原来,他叫莫羡。莫羡,莫羡,莫要羡慕,是这个意思吗?我反复品味着这个名词,乐此不疲。
在我的提议下,我们一同参观了艺术馆。我刻意寻觅着话题攀谈,艺术家的生涯、创作背景、创作初心…他是一位合格的听众,不时点头,有时甚至会开口与我分享。如同空灵的音乐、又如山间汩汩流动的泉水、也若高山上的积雪一般缓慢的、轻轻的声线。这着实是我第一次见这种人。
或许是因为聊的比较投机,他对我的戒备好像也放下了很多,于是我们交换了联系方式,临走前承诺着下一次的会面。
我们渐渐的熟络起来了,从一两个问题演变成我每天给他发早、午、晚安,他看到了会回复,即使忙碌的时候事后也会解释。于是按照每天的观察,我又发现他的一个可爱之处——他会早早的睡觉,但是第二天十点多才醒过来,而刚醒的一小段时间里,他经常会发呆,躺在床上思考事情。
除此之外,我询问了他关于蜜饯的问题。答案也在意料之中,他嗜甜,但是为了身体健康,不会吃糖分过多的食物。而那几天他吃的蜜饯是专门经过处理,糖分相比一般蜜饯要少得多。
我便托人订购了一些少糖的甜品,作为下次与他见面时送给他的小礼物。
历经半年的时间,我终于窥得他生活的一角。他也越来越信任我,而我早已被他驯服。
我终于知道他患什么病了,学名莫卡尼,通俗来讲就像花枯萎的过程,患者的身体会随时间流逝而越来越发动人,但伴随的却是深入骨髓的痛苦与心理的煎熬,且生命的流逝速度比一般人要快很多,身体常年冰冷,容易受伤,即使是随意的划一道红痕,也会保留几个小时的时间,像一座易碎的瓷器。
这是他总是身穿大衣的原因吧。
第一次听闻这种病的时候,我为他感到伤感,胸口闷闷的,似有一块大石头压着。但他却是无所谓,反而很天真的笑了笑。仔细观察了他的神情,我突然反应过来,我是没有资格为他伤感的。他是自由的,莫卡尼带来的伤痛虽然在他身上留下痕迹,却并没有挫伤他的灵魂。他还是如同正常人一样面对生活,甚至带着一点诗一般的浪漫去看世界,他总是在塞纳河沿岸漫步,或是下午在剧院里看一场演出。他还告诉我,他以前甚至爬过阿尔卑斯山,看过午夜的太阳。说这话的时候,他在轻轻地笑着,那双清澈的眼睛透着一丝怀念与笑意。

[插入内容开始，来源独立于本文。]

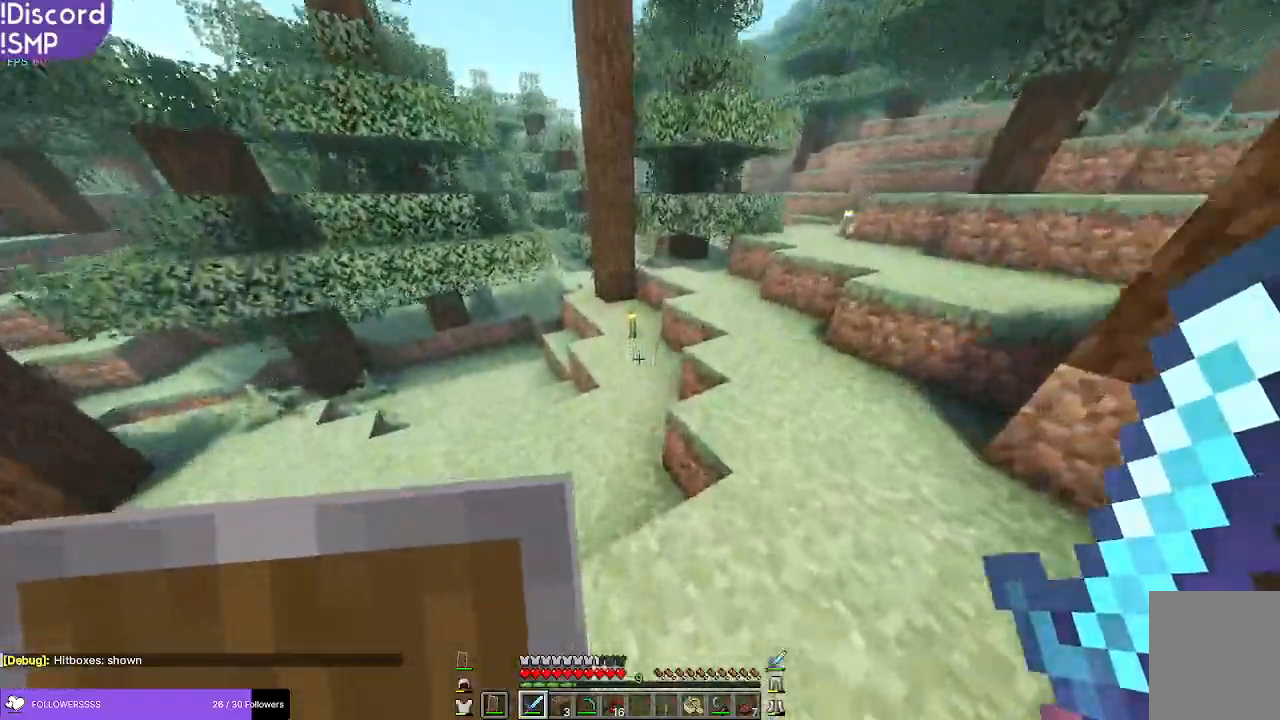
{"keys": ["w"], "mouse": [], "events": []}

与他相处的时间总是美好且悠闲的,他本身喜静,又懂天文历史,我喜欢同他交流,给我带来许多思考与遐想。
我挖到了一座真正的宝藏。我那颗喜好飘荡的心灵遇到他后竟神奇的平静下来了,我产生了与他共度一生的念头。
半年时间,我被他驯服了。“如果你爱上了一朵生长在一颗星星上的花儿,那么夜间,你看着天空就感到甜蜜。”我似乎有点明白这句话了。
——
下午的宁静时光,我大多是同他一起度过。
今日的有些不同,我们托人去划船。
湖水清澈,随着风的吹拂荡起一波涟漪,又缓缓归于平静。岸边有法国梧桐在摇曳,可以清晰地听到云雀的鸣叫声。阳光柔和并不刺眼,是暖融融的。
那条小船载着我和他在湖面上慢慢地荡。
我侧过头看看他,而他正在看着远处的树丛。明媚的阳光洒在湖面上,穿过了他的脸颊,于是他脸上细小的绒毛便透着金色的光芒。两眉舒展着,一头微长顺发垂落在脑后。他的瞳仁有点浅浅的偏栗色,眼角的小痣让我移不开眼。

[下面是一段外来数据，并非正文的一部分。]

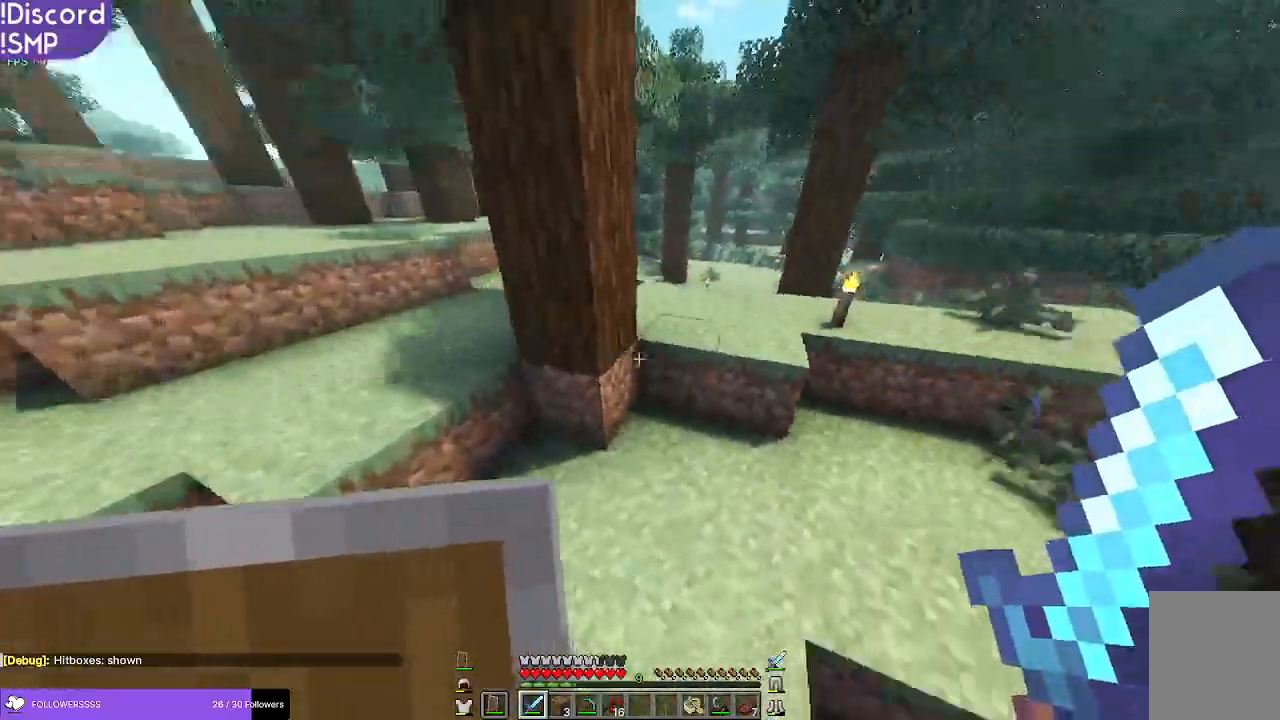
{"keys": ["w"], "mouse": [], "events": []}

我被蛊惑到了,这一幕场景实在是太美好了。阳光,湖泊,我喜欢的人。好似在梦中、在画中。
我缓缓环住他的腰,头枕在他的肩膀上。我感觉到他有一段时间的僵硬,但随之又放松了,任由我倚靠着。他的这种放纵的态度使我本来有些后悔的心情又收到鼓舞,开始索求更多。
是的,人就是这样,无法被满足的永远在渴求,而一旦实现就又会寻求更多。
于是我开始轻轻地亲吻他的脸颊、白皙的脖颈。如同一根羽毛一样轻柔细密地亲吻着,但那娇弱敏感的皮肤开始泛红。
他微微有些颤抖。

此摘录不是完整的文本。